Basics of Montessori Preschools

Montessori, the first woman in Italy to earn a medical degree, was appointed to posts by Italian government officials to work with young children with learning disabilities and then with larger groups of 3- to 6-year-old children with impoverished backgrounds. In her writings, she concluded that children had so-called moments of creativity and sensitivity in which they were highly motivated to learn. However, Montessori believed that normal classroom settings actually hurt many kids by repressing these important moments of learning. By being forced to follow a strict schedule and without any room for spontaneous learning moments, preschool-aged children would not learn as well or as quickly.

Traditional vs. Montessori Preschools

In a traditional preschool setting, the curriculum for that day, week - and in fact - for the entire year is developed in advance and carefully followed. For the most part, kids spend much of their day at their desks listening to a teacher go through the pre-determined learning plan for that day. The goal of traditional preschools is to prepare the child for the transition from the freedom of play time at home to the structure of the classroom learning environment in kindergarten. Montessori preschools, on the other hand, allow children to make their own play and learning choices - deciding what they want to do - resulting in a much less structured setting.

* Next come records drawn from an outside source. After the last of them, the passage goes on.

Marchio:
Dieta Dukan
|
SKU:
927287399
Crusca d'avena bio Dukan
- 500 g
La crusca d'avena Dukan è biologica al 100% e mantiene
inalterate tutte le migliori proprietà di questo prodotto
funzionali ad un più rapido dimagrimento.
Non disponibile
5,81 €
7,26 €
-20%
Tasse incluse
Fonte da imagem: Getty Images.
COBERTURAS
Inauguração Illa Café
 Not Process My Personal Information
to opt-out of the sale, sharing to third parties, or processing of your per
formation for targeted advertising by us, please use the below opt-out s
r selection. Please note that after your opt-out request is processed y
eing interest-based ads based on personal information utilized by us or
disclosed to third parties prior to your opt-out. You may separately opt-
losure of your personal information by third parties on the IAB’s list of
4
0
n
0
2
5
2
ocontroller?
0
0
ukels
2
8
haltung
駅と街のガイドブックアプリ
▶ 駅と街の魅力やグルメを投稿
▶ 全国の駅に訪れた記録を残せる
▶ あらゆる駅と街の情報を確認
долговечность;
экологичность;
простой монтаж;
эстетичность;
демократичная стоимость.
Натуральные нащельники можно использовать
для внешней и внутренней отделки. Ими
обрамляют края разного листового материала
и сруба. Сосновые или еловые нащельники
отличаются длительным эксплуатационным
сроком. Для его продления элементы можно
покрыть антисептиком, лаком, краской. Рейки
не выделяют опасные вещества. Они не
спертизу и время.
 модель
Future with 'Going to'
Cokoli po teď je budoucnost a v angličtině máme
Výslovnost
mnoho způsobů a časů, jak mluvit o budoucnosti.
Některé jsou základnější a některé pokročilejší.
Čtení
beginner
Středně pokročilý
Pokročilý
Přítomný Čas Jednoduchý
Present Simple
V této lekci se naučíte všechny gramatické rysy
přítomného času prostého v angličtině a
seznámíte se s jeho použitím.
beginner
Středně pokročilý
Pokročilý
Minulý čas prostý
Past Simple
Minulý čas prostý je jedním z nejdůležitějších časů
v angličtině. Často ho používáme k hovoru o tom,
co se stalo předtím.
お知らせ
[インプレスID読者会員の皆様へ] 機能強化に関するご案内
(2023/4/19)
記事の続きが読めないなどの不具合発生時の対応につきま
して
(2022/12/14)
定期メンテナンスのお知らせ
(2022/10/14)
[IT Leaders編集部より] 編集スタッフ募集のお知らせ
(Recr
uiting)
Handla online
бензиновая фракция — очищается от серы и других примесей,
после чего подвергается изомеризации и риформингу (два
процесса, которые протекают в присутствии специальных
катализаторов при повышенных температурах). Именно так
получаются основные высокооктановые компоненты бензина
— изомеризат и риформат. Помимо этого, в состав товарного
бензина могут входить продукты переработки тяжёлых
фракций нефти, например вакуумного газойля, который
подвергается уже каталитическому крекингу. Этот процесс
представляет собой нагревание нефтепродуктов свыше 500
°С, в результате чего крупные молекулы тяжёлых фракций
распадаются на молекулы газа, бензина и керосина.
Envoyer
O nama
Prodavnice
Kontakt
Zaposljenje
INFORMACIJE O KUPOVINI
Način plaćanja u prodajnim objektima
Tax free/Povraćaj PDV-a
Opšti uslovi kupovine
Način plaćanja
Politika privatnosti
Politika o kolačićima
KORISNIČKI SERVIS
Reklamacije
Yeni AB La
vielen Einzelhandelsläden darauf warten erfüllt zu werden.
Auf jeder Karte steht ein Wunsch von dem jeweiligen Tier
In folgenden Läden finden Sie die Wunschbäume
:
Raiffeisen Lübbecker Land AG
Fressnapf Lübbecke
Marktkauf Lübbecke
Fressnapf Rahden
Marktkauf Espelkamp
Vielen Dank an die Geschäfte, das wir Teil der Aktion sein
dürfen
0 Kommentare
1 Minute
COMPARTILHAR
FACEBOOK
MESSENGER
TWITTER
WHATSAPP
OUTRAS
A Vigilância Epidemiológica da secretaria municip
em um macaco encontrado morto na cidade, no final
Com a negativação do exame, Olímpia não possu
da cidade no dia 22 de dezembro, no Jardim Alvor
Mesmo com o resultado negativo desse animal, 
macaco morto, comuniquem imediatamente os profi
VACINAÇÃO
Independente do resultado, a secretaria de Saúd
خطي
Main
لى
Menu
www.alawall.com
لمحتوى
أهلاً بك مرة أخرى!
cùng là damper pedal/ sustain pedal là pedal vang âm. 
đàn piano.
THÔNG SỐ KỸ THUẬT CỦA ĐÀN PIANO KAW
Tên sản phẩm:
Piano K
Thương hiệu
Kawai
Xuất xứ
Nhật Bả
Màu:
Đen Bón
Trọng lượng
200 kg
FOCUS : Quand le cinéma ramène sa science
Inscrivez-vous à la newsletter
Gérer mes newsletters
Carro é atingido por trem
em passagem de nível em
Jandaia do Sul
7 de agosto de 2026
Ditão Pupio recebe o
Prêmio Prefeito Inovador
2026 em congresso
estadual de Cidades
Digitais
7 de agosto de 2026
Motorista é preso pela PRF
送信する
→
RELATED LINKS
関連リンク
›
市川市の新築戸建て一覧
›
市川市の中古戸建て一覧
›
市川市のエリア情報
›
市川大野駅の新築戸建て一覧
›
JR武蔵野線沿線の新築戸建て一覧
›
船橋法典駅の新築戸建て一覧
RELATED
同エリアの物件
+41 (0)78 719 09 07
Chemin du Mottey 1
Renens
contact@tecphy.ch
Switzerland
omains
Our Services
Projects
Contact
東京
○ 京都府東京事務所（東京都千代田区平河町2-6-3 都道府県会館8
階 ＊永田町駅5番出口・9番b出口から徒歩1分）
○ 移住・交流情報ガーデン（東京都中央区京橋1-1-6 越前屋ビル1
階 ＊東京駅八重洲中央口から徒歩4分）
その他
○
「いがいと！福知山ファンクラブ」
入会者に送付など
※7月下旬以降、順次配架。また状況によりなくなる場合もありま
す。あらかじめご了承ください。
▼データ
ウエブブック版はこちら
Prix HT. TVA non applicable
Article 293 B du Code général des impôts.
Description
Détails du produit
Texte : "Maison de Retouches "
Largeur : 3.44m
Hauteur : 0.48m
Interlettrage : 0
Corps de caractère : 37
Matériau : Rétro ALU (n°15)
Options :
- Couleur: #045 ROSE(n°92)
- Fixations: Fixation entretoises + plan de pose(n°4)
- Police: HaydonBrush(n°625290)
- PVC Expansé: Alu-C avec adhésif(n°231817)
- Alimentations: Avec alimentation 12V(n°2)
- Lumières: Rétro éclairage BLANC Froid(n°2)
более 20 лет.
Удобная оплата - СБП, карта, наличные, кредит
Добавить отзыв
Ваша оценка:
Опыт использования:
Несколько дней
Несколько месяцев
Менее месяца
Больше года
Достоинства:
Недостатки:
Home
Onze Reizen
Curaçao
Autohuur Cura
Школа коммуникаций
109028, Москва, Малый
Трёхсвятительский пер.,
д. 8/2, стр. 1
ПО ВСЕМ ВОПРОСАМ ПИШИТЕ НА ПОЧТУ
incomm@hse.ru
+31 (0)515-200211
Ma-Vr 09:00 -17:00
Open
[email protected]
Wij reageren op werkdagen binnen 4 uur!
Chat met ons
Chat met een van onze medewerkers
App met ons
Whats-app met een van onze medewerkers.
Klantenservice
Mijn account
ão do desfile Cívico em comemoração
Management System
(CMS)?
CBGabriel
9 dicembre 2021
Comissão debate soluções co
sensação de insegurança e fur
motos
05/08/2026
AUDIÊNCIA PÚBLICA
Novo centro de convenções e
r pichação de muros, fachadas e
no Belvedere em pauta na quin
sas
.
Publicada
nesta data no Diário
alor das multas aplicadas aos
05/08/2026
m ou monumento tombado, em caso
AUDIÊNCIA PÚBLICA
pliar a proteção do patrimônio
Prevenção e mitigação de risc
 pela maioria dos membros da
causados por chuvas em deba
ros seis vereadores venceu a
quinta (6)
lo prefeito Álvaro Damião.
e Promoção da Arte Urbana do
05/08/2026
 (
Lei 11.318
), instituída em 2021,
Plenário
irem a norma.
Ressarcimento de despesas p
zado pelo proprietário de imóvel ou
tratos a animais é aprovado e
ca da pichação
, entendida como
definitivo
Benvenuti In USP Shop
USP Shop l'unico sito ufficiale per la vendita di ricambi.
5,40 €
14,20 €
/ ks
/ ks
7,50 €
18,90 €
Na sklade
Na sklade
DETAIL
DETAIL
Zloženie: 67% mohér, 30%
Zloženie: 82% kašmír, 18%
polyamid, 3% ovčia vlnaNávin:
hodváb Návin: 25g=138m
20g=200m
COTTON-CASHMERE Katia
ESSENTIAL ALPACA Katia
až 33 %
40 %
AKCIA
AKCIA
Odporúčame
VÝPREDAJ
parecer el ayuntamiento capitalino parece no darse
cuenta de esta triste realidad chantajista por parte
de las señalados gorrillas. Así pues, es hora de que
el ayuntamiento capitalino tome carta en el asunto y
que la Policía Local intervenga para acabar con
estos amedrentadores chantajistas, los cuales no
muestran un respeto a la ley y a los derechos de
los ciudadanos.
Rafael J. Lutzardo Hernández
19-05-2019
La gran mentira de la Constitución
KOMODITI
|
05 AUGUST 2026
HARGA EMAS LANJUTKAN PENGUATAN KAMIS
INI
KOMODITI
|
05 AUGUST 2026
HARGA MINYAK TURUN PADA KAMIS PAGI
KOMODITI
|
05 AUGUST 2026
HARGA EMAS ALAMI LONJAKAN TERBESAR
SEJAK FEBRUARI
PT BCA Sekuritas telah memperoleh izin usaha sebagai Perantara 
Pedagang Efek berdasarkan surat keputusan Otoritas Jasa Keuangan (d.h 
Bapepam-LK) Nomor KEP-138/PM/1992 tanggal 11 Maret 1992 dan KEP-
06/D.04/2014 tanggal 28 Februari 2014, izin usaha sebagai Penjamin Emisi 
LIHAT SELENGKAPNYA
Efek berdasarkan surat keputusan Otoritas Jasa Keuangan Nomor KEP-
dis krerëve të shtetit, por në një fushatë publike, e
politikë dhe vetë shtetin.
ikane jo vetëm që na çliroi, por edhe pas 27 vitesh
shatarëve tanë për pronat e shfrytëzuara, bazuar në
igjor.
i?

Main Focus of a Montessori Preschools

Independence is a big feature of a Montessori classroom as preschoolers learn to handle snack time and lunch, including cleaning up whatever mess they have created during an activity. There are a number of centers in Montessori preschools and the children are allowed to pick the activity that interests them at that moment. By making this choice, instead of being forced to follow a rigid routine, children are able to go with what fascinates them at the moment. This leads to leaps of learning, according to Dr. Montessori. The independence - the teacher helps facilitate the child's learning but does not control what each child decides to do - is believed by Montessori supporters to help with self-confidence and self-esteem.